“It’s getting worse” – US failing to stem tide of harmful farm pollutants

By Keith Schneider

VENICE, LA. Kindra Arnesen is a 46-year-old commercial fishing boat operator who has spent most of her life among the pelicans and bayous of southern Louisiana, near the juncture where the 2,350-mile-long Mississippi River ends at the Gulf of Mexico.

Clark Porter is a 62-year-old farmer who lives in north-central Iowa where he spends part of his day working as an environmental specialist for the state and the other part raising corn and soybeans on hundreds of acres that his family has owned for over a century.

Though they’ve never met, and live 1,100 miles apart, Arnesen and Porter share a troubling kinship – both of their communities are tied to a deepening water pollution crisis that is fouling the environment and putting public health in peril across multiple US states.

Arnesen’s home lies near an oxygen-depleted expanse of the northern Gulf known as the “dead zone,” where dying algae blooms triggered by contaminants flowing out of the Mississippi River choke off oxygen, suffocating shrimp and other marine life.

Porter’s farm is positioned at the center of the Upper Mississippi River Basin where streams and other surface waters saturated with farm wastes flood into the big river, and contaminated groundwater permeates drinking water wells.

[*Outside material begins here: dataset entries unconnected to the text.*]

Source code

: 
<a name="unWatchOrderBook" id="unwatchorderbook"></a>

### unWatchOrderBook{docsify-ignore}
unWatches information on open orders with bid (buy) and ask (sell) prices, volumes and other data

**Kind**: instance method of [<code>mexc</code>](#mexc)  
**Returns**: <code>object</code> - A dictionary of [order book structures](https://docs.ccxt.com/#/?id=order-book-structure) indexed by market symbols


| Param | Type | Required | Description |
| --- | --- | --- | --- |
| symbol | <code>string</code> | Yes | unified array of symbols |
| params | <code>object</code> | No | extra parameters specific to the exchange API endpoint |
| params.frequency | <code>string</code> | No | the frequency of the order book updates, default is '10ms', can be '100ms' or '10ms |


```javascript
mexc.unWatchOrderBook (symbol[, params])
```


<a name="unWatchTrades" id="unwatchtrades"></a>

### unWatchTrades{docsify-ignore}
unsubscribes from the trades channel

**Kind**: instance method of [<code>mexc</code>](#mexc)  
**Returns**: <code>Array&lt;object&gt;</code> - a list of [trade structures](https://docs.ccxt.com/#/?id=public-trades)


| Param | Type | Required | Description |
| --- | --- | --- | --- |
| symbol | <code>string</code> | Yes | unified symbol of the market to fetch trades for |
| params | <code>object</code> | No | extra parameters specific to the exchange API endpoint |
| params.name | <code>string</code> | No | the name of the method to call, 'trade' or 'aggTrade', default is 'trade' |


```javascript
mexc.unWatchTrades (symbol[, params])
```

Cancer incidence in Iowa is among the nation’s highest, and is rising.

The culprit at the center of it all is a colossal tide of fertilizer and animal manure that runs off fields in Iowa and other farm states to find its way into the Mississippi River. The same agricultural pollution problems are plaguing other iconic US waterways, including Chesapeake Bay and Lake Erie.

US farmers use more fertilizer and spread more manure than in most other countries, accounting for roughly 10% of global fertilizer use, behind China and India. But while the nutrients contained in animal manure and fertilizer are known to nourish crop growth, the resulting nitrogen and phosphorous that end up in waterways are known to create severe health problems for people.

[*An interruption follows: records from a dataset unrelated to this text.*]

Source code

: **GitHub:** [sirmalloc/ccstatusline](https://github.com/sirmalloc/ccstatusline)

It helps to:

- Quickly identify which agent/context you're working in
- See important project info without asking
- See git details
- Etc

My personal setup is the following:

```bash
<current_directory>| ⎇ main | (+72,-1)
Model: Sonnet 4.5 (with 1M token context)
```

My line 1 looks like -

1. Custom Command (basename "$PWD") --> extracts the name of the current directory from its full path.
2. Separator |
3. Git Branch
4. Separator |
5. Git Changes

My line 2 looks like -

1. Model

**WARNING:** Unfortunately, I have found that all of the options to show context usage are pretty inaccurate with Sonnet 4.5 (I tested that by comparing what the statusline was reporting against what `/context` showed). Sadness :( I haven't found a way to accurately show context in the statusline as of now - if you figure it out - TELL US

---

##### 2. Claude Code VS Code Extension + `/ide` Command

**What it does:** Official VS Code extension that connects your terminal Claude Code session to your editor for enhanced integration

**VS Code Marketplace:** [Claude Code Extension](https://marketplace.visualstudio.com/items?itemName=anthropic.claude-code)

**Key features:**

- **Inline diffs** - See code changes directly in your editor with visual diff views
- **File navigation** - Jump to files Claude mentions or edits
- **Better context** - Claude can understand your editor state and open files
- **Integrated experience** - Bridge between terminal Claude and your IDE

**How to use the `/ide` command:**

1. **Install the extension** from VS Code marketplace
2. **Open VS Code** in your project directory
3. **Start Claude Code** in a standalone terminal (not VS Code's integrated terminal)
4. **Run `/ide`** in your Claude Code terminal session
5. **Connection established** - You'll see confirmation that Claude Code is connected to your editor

A grand government plan to address the problem has cost taxpayers billions of dollars with minimal results so far, and nowhere is the problem more pronounced than in the Mississippi River Basin.

The reasons for the persistent pollution problem are multi-fold, including strong industry opposition to regulations to control the farm contaminants, and a perverse system in which some government programs incentivize farming practices that add to the pollution even as other government programs try to induce farmers to reduce the pollution.

“You’re talking about systemic dysfunction,” said Matt Liebman, professor emeritus of agronomy and sustainable agriculture at Iowa State University.